I recently found a contradiction between the life expectancies of a Hobbit. A Hobbit comes of age at around 33 years old. Comparing that with a human, we come of age at around 18. Sidetracking a little, the WHO states that the average human life expectancy is about 77.5 years, which I will round up to 78.
In that sense, by the time an average human is 18, he has lived about 23% of his/her lives. In the medieval times, this percentage would be lower (considering that humans would be 'adult' at smaller ages).
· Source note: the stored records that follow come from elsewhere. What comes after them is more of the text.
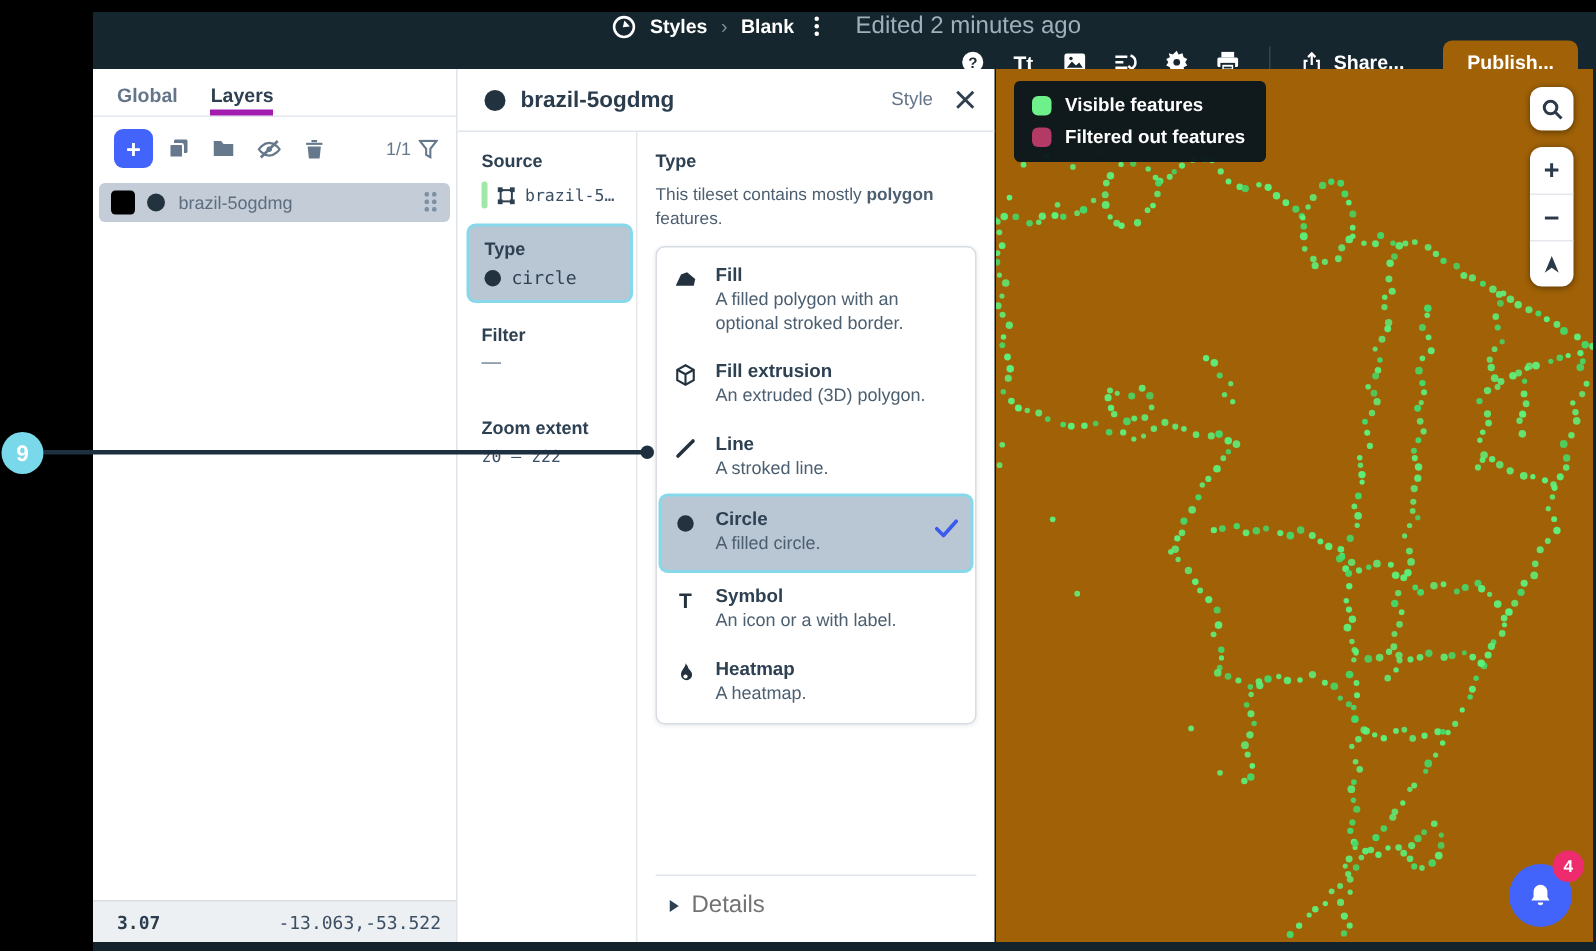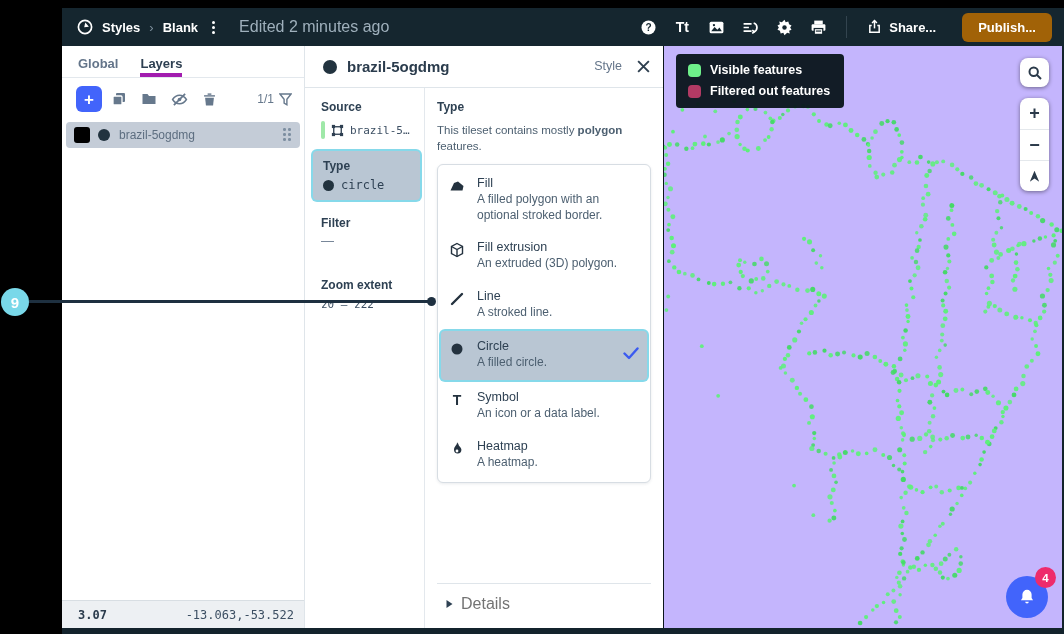"Styles" .topbar { flex-direction: none -> column }
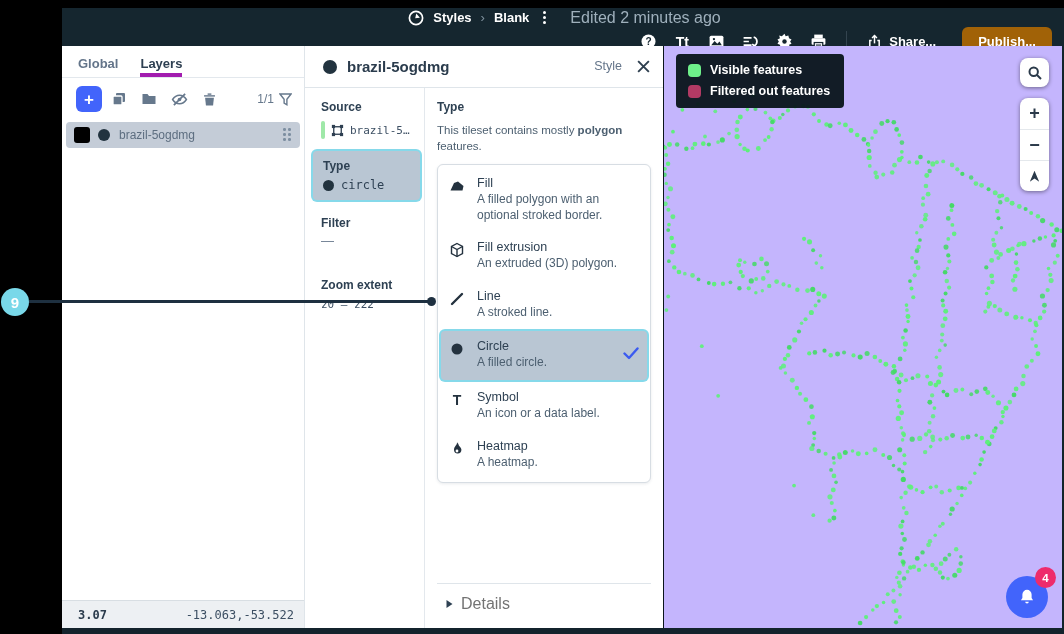"Visible features" .map { background: #c4b5fd -> #a16207 }
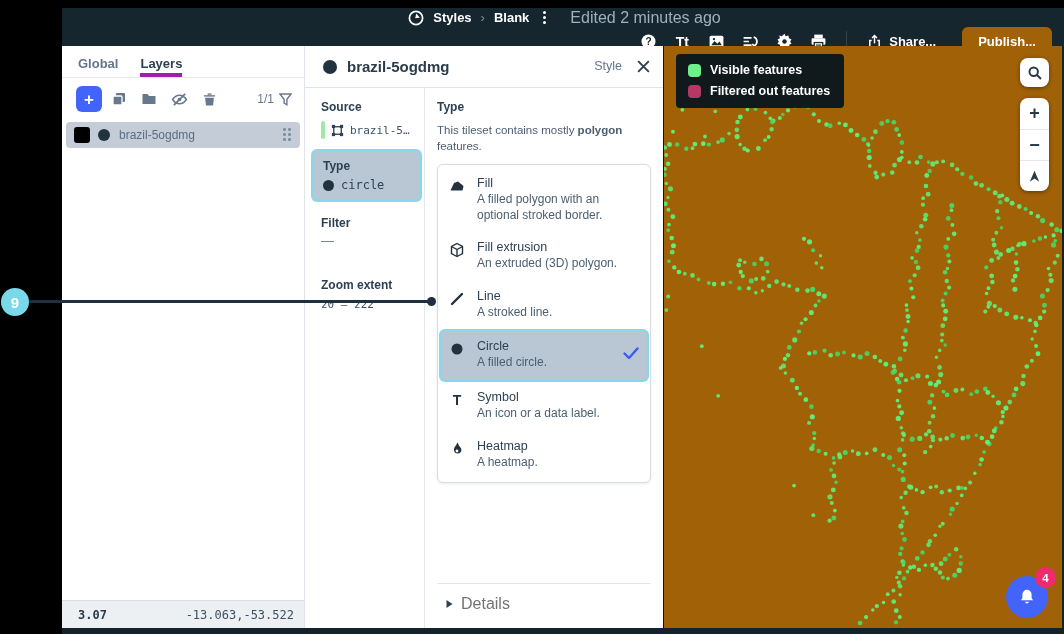"Fill" .opt-name { font-weight: normal -> bold }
Now, if we assume that Hobbits have a similar system, with them having completed 20-25% of their lives by 33 (which seems reasonable enough), we get that the average Hobbit would live up to be 132-165 years old.
Here's where the contradiction comes up: In Fellowship Of the Ring, the first chapter, The Long Expected Party, we have this line:
Bilbo was going to be elewenty-one, 111, a rather curious number, and a very respectable age for a hobbit (the Old Took himself had only reached 130);
I take that the Old Took is the oldest living Hobbit. In this sense, he lived 2 years short of the above calculated life expectancy. Bilbo had lived to only 111, and is proclaimed as being rather curious. With this statement, I think we can say with a pretty good estimation that Hobbits are more like humans with a life expectancy of around 70-80 years.
So, what is the average life expectancy of a Hobbit. A lower number with ridiculously high 'comin-of-age' standards, or a high number which no one has ever reached. Of course, I know all of this may seem ambiguous and eyebrow-raising, but is there any real source anywhere in the texts which say how long Hobbits live?